— Problem to solve —
Where the string "device" appears in a line of the data, show that line.

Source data

-- Opening Marker --

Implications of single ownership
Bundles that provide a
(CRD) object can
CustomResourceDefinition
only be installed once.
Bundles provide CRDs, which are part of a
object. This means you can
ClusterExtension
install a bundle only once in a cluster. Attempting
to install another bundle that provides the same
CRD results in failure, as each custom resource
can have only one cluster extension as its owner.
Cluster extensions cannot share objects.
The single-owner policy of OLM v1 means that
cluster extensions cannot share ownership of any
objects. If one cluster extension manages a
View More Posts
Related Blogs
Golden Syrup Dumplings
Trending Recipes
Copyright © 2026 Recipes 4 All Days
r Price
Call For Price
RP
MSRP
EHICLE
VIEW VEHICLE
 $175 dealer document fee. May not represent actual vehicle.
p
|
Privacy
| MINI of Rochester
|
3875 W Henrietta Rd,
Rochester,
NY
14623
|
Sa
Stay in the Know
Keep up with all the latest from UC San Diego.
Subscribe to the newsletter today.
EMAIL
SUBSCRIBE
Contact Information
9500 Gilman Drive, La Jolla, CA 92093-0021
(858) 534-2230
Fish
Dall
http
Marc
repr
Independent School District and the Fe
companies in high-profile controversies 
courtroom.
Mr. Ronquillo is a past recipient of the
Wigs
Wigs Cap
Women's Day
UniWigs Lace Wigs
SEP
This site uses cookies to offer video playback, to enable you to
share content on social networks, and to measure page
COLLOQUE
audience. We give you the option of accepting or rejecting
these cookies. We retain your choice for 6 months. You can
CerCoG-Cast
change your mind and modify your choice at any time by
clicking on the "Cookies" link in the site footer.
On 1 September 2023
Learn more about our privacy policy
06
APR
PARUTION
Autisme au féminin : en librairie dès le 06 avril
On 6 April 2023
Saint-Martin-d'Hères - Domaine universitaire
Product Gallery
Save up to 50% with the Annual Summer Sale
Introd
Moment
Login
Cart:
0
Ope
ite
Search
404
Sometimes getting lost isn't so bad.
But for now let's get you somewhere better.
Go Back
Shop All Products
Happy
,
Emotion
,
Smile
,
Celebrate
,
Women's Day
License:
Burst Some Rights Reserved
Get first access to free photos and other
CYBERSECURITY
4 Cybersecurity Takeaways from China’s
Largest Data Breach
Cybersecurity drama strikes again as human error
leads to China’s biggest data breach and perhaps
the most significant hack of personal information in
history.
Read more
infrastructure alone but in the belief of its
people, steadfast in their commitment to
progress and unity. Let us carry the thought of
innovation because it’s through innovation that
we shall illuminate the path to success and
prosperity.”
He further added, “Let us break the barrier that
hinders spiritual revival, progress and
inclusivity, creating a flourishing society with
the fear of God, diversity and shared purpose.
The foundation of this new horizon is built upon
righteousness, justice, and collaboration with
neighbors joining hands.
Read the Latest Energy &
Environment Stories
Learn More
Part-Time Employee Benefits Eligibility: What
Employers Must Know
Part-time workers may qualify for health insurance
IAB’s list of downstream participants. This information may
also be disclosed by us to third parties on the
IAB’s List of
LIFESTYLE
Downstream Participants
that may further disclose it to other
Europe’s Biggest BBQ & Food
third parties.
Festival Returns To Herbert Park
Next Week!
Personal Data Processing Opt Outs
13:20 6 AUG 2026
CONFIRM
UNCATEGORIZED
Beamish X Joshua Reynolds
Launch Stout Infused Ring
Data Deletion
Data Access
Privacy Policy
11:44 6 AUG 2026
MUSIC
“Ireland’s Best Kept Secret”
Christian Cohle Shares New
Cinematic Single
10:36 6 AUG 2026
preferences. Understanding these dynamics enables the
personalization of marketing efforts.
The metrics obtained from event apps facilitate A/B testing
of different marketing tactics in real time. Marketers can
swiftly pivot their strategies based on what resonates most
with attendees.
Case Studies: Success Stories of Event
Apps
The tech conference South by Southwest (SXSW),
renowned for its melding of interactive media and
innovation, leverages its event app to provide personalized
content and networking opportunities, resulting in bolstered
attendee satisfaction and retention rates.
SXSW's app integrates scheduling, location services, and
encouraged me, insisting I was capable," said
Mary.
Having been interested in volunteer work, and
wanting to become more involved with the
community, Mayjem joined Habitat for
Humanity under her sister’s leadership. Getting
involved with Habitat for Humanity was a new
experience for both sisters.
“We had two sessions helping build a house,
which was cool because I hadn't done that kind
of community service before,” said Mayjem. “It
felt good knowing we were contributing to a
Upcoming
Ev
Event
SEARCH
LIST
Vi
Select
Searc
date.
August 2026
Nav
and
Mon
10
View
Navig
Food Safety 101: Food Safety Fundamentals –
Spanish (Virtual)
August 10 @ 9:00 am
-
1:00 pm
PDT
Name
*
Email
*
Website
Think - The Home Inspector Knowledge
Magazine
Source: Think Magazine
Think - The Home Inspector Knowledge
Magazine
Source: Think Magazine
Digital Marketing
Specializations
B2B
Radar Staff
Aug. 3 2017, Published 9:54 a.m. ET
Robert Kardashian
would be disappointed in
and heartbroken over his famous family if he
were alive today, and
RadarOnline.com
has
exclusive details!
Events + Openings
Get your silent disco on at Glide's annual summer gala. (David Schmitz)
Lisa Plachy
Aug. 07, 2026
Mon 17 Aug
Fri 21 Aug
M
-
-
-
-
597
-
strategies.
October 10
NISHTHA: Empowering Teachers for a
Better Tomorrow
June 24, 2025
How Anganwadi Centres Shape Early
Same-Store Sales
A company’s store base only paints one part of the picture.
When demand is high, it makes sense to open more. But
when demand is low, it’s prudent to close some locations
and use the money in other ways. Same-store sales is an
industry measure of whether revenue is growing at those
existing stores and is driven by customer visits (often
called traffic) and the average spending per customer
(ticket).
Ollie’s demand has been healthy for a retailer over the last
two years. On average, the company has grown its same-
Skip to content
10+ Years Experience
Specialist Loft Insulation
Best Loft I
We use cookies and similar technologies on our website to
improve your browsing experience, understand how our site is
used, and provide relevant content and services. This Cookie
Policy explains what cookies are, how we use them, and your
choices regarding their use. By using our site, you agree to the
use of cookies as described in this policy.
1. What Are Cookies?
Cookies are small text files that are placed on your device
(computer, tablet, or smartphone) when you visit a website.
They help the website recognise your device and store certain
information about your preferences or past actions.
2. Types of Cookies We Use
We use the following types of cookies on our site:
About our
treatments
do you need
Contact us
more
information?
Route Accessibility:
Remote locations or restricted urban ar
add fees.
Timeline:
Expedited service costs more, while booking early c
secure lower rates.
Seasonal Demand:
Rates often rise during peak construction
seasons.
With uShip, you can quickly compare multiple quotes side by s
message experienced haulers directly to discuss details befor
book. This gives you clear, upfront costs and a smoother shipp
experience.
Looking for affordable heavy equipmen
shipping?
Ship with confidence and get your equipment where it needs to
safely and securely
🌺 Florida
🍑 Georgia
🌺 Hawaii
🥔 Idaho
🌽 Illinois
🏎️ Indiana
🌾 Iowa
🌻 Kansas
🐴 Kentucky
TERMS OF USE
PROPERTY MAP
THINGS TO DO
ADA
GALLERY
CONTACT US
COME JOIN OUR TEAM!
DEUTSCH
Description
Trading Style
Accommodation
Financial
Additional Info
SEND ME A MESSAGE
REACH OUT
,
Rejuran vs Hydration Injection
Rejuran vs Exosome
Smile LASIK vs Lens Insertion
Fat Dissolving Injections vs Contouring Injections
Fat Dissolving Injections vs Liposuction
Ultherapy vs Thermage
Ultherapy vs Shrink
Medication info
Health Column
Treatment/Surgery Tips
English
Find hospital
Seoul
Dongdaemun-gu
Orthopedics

-- Closing Marker --

— Expected answer —
Cookies are small text files that are placed on your device
They help the website recognise your device and store certain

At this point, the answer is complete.